WADA Urges Feds to Hand Over Lance Armstrong Case Data
The World Anti-Doping Agency on Tuesday urged U.S. federal authorities to quickly hand over evidence collected in their lengthy probe into seven-time Tour de France winner Lance Armstrong and doping in American cycling.
The World Anti-Doping Agency on Tuesday urged U.S. federal authorities to quickly hand over evidence collected in their lengthy probe into seven-time Tour de France winner Lance Armstrong and doping in American cycling.
WADA president John Fahey said federal agencies in the United States gathered "significant evidence" in the criminal investigation that was abruptly closed last week with no charges filed and no explanation given.
Fahey said it would be "very, very helpful if that information was handed over" to the U.S Anti-Doping Agency. That agency has said it will continue its own probe into doping in cycling.
Federal prosecutors dropped the investigation of Armstrong last Friday, ending a nearly two-year effort aimed at determining whether the world's most famous cyclist and his teammates joined in a doping program during his greatest years.
"There has been significant evidence taken on anti-doping areas, on what may have occurred in the way of doping. It would be very, very helpful if that information was handed over," Fahey said of the U.S. probe that was led by federal agent Jeff Novitzky, who also investigated baseball players Barry Bonds and Roger Clemens.
"The United States anti-doping organization is keen to get hold of that evidence and we would like to see that happen because there could well be some very relevant information there," Fahey said.
WADA's director general, David Howman, noted that U.S. federal agencies previously shared evidence gathered in their probe of the Bay Area Laboratory Co-Operative steroid distribution ring that brought down American sprinter Marion Jones and others.
He said WADA anticipates that evidence from the Armstrong probe "will be shared in the same way" and expressed hope that could be done in the six months before the London Olympics open in July.
"It is important that that happen as quickly as possible, just in case there are athletes who might be looking at going to London and where there is evidence in relation to them," he said.
Armstrong is now retired.
"If we receive a formal request for information or evidence gathered during our investigation, we will consider the request in light of our obligations under DOJ policy and federal law and respond accordingly," said Thom Mrozek, a spokesman for the U.S. attorney's office in Los Angeles.
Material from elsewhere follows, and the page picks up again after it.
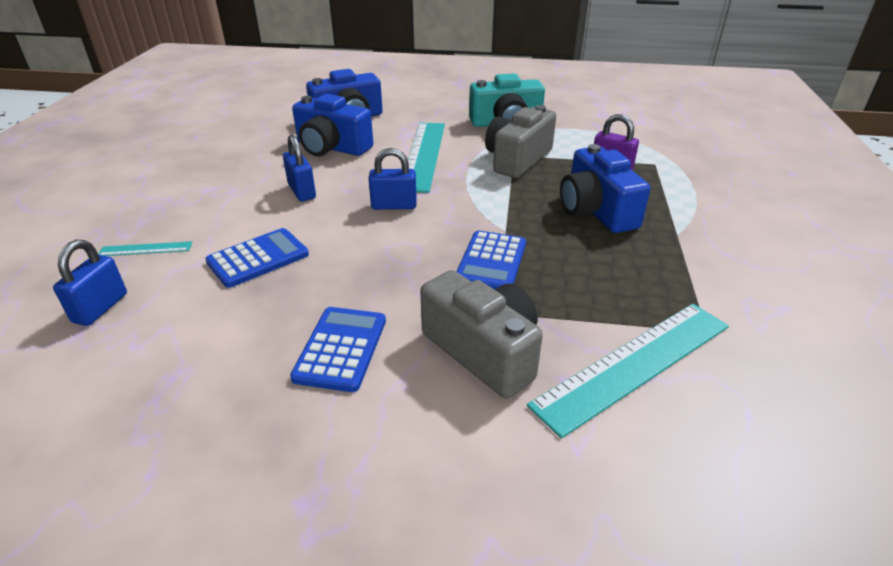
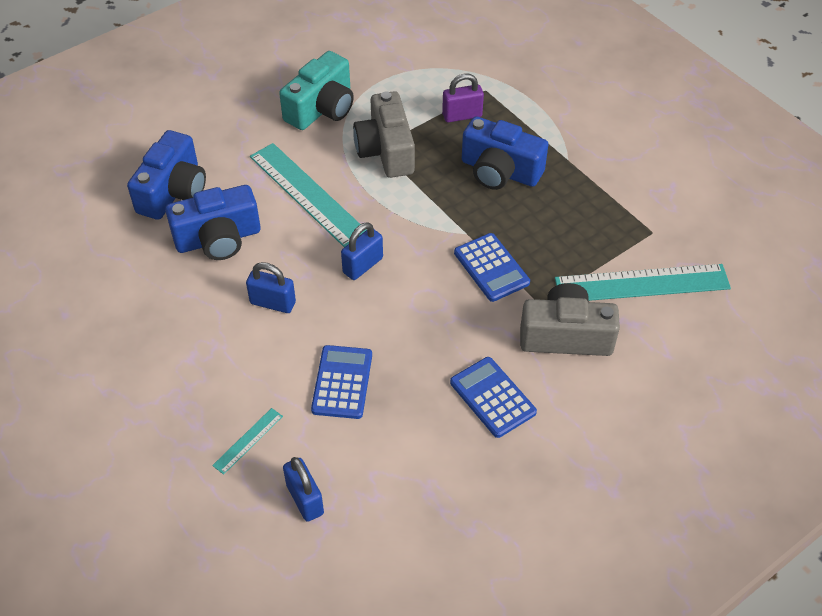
camera: 45 degrees left, 15 degrees up
(634, 363) = (642, 283): turquoise ruler -> turquoise ruler turned 75 degrees clockwise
WADA's world anti-doping code has an 8-year statute of limitations for doping offenses. That raises questions about whether USADA would be able to make full use of evidence gathered in the federal probe and, if needed, initiate proceedings against Armstrong or any other rider for supposed offenses that may have happened before 2004. The federal probe was thought to have focused on the period when Armstrong rode for the U.S. Postal cycling team until 2004.
But Howman cited the case of American runner and Olympian Eddy Hellebuyck to suggest that there can be exceptions to the 8-year limit.
Last week, USADA announced that a U.S. arbitration panel had invalidated Hellebuyck's results from Oct. 1, 2001, to 2004, when he was banned for two years for testing positive for the banned performance enhancer EPO. At that time, he insisted he had not used performance-enhancing drugs.
But in 2010, Hellebuyck acknowledged using EPO since 2001. Based on that and other information, the panel last week ruled that all of his competition results dating back to October 2001 should also be disqualified. The panel rejected Hellebuyck's argument that the statute of limitations should safeguard those results.
"They were able to prosecute him for something that took place in 2001, in 2012," Howman said. "The statute of limitations is there, but the interpretation of how it works depends on the facts of each individual case."
Fahey added: "Circumstances may exist that allow the rule to be set aside."
"If there is a cheat out there, I'm very disappointed if that cheat is going to get away with it. I don't say that in respect of Lance Armstrong or anyone else. But, generically, I don't want cheats to succeed," Fahey said.
In the Armstrong probe, "we will never know in the criminal sense of what might have eventuated because they have dropped the criminal proceedings" he added. "Who knows, though, what might still be there."